Savings and investment- juxtaposition and difference

Saving and investing are both important concepts for building a sound financial foundation
and often times most individuals use them interchangeably
(savings and investment). Are they entirely different from each other? Yeah definitely, do
they share little similarities? Yes, but they are entirely different things, carrying different
purposes and playing different roles in your financial strategy and your balance sheet.
Before you begin your journey to building wealth and financial independence, make sure you
are clear on these fundamental concepts, it’s the most rudimentary financial concept that
you shouldn’t be ignorant.

What does savings entail?
It is the process of stacking money aside for a futuristic expense, event or need by stacking
it in bank accounts. The money is readily available immediately you need it, it’s more like a
call deposit for purchases and emergencies and it is extremely low-risk and highly liquid, keyword- (low- risk and highly liquid). People save for a plethora of reasons ranging from payment++ for an item, a trip, a car to educational expenses and miscellaneous expenses.
Investment on the other hand is streamlined to the acquisition of an asset or item with the
long-term goal/ objective of generating income or appreciation. Appreciation refers to an
increase in the value of an asset over time. When an individual purchases a good/stock as
an investment, the motif revolves primarily around the creation of future wealth.
How are they similar? Saving and investing have a myriad of differences, but they share one
common goal: they’re both strategies that help you accumulate money. “First and foremost,
both involve putting money away for future reasons be it short or long term,” says Chris
Hogan, financial expert and author of Retire Inspired.

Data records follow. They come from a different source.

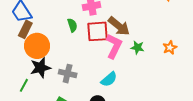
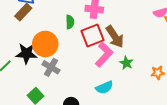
red square: (98, 31) -> (92, 36), turned -35
orange circle: (37, 46) -> (45, 44), moved
cyan semicircle: (109, 79) -> (104, 87), moved

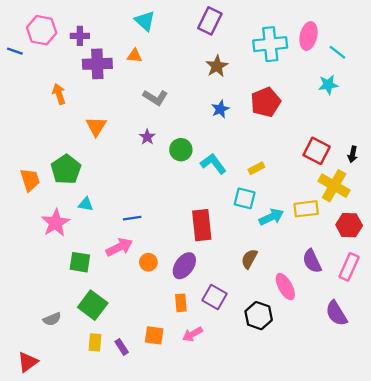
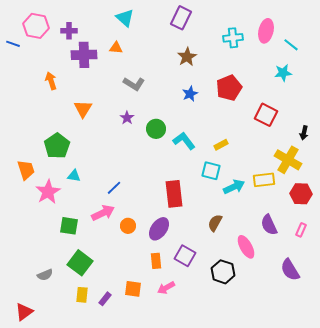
cyan cross: (270, 44) -> (233, 38), size x0.7
red square: (317, 151) -> (266, 115), moved
orange trapezoid: (30, 180) -> (26, 170), moved
blue line: (132, 218) -> (114, 188), turned -35
pink rectangle: (349, 267) -> (301, 230), size x0.6
purple rectangle: (122, 347) -> (105, 299), turned 72

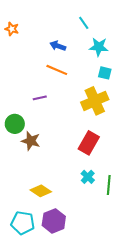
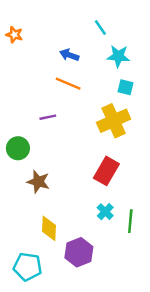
brown star: (31, 141) -> (38, 182), moved
yellow diamond: (41, 191) -> (49, 228), turned 60
purple hexagon: (54, 221) -> (79, 252), moved

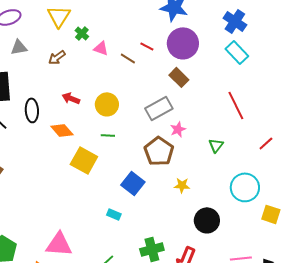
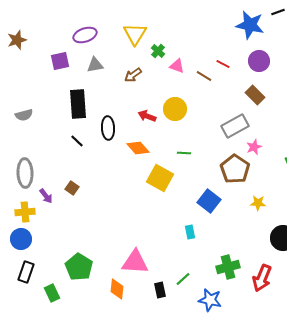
purple circle: (183, 43) -> (259, 61), size x0.7
yellow circle: (107, 104) -> (175, 109), moved
cyan rectangle: (114, 214) -> (190, 232), turned 56

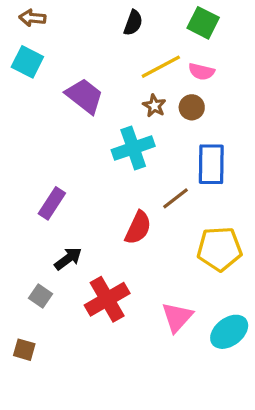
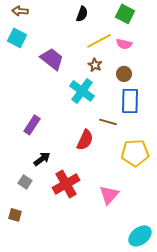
brown circle: (192, 107) -> (124, 74), moved
cyan cross: (133, 148) -> (82, 91), turned -35
brown line: (175, 198) -> (108, 122), turned 54
cyan ellipse: (229, 332) -> (140, 236), moved

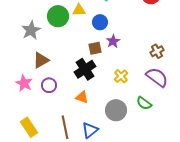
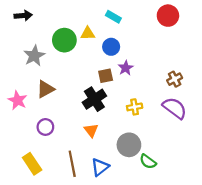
yellow cross: (121, 76) -> (135, 107), turned 32
pink star: (24, 83) -> (18, 100), moved
purple circle: (49, 85) -> (45, 127), moved
orange triangle: (82, 97) -> (91, 130), turned 32
green semicircle: (144, 103) -> (148, 162), moved

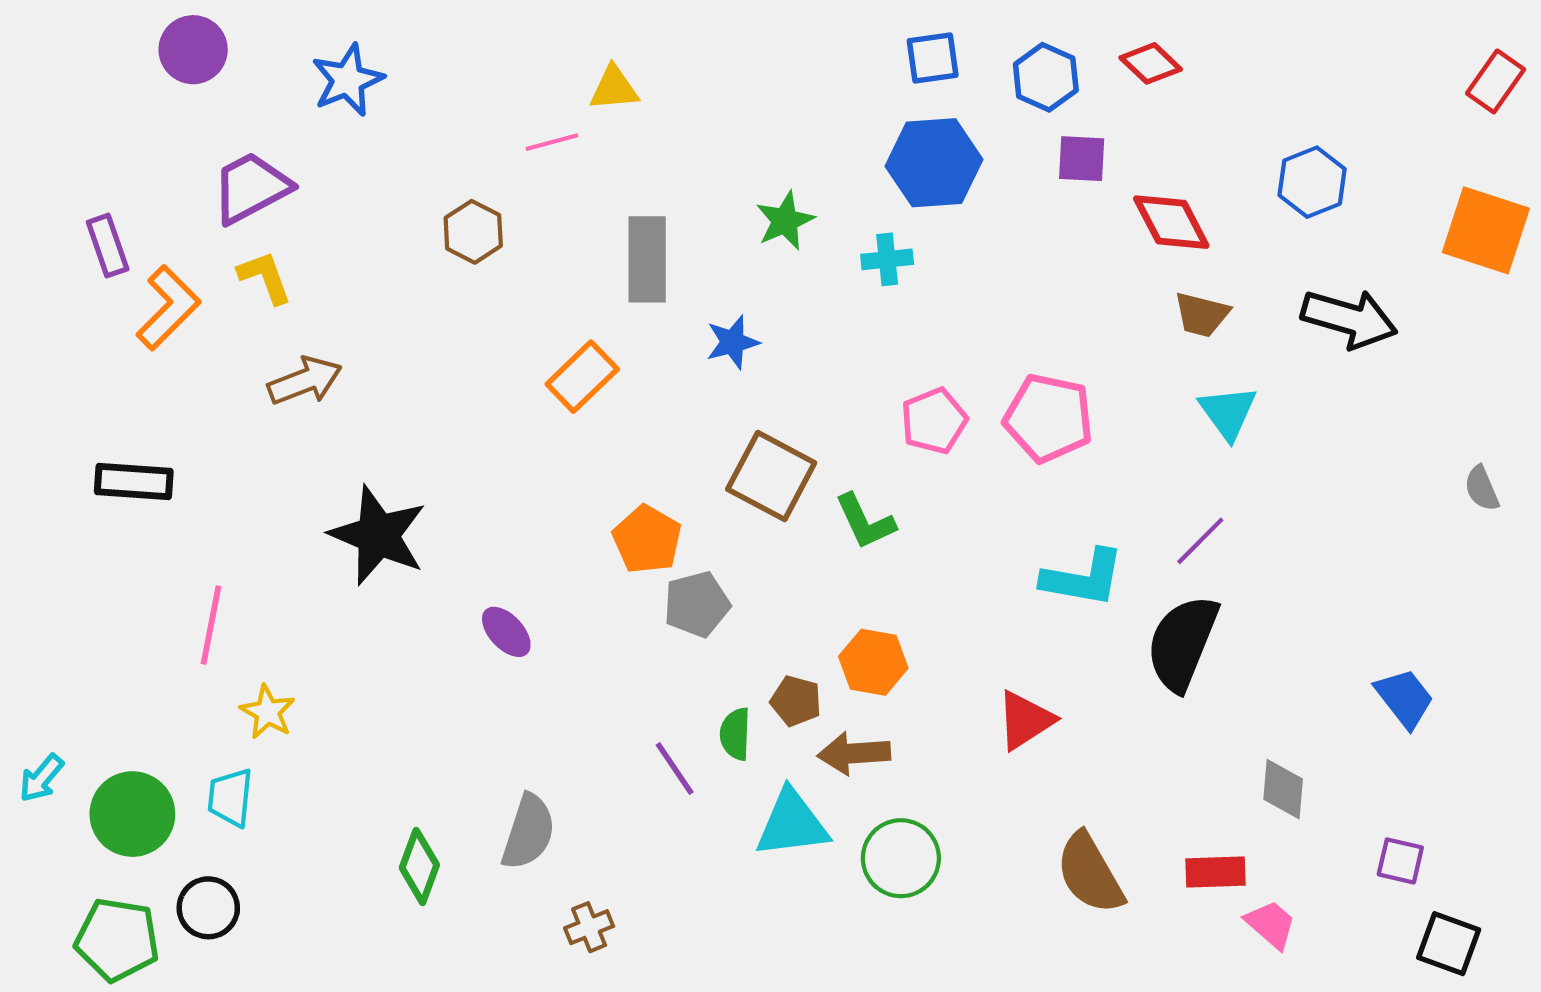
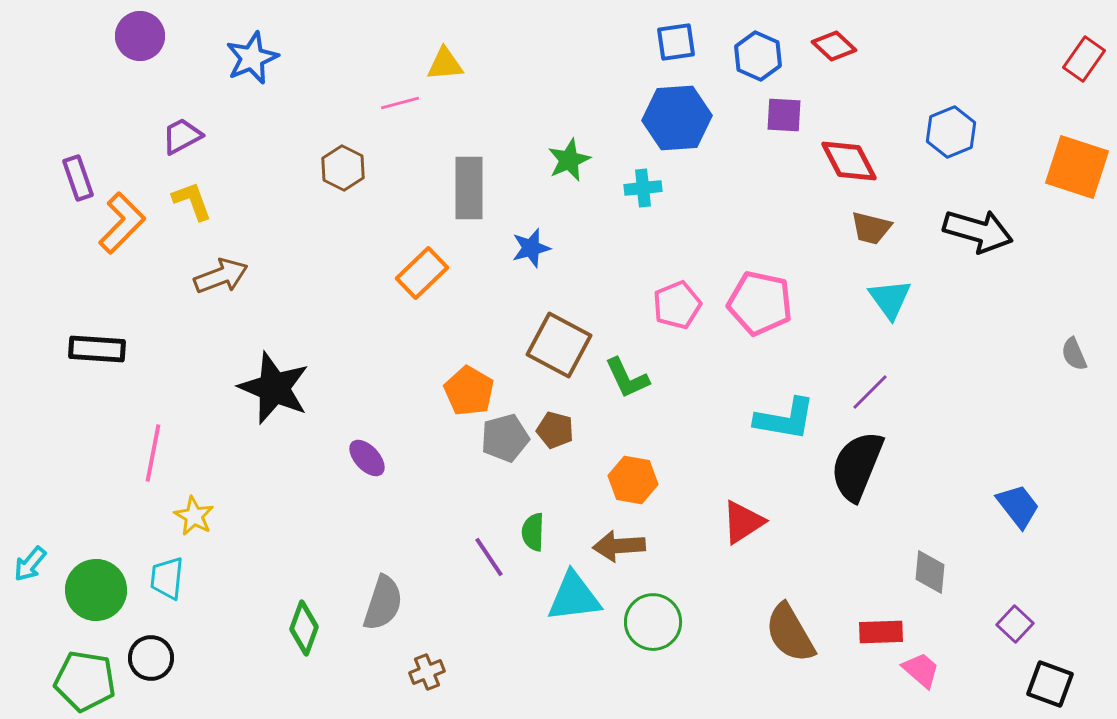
purple trapezoid: (251, 188) -> (182, 136), size x0.7
brown pentagon: (796, 701) -> (555, 430), moved
purple square: (1400, 861) -> (1015, 624), turned 30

The biggest differences between saving and investing are the ‘level of risk taken’ and
Saving typically results in you earning a lower return but with virtually no risk. In contrast,
investing allows you the opportunity to earn a higher return, but you take on the risk of loss
in order to do so. Savings are best for short-term goals, while investments are for long-term
goals. Investing is best for long-term commitments to earn returns.
If you’re trying to accumulate a smaller amount for a short-term goal, then a savings account
is probably the way to go. Alternatively, if you’re trying to save for a large, long-term goal like
retirement, an investment account is more in line with your needs.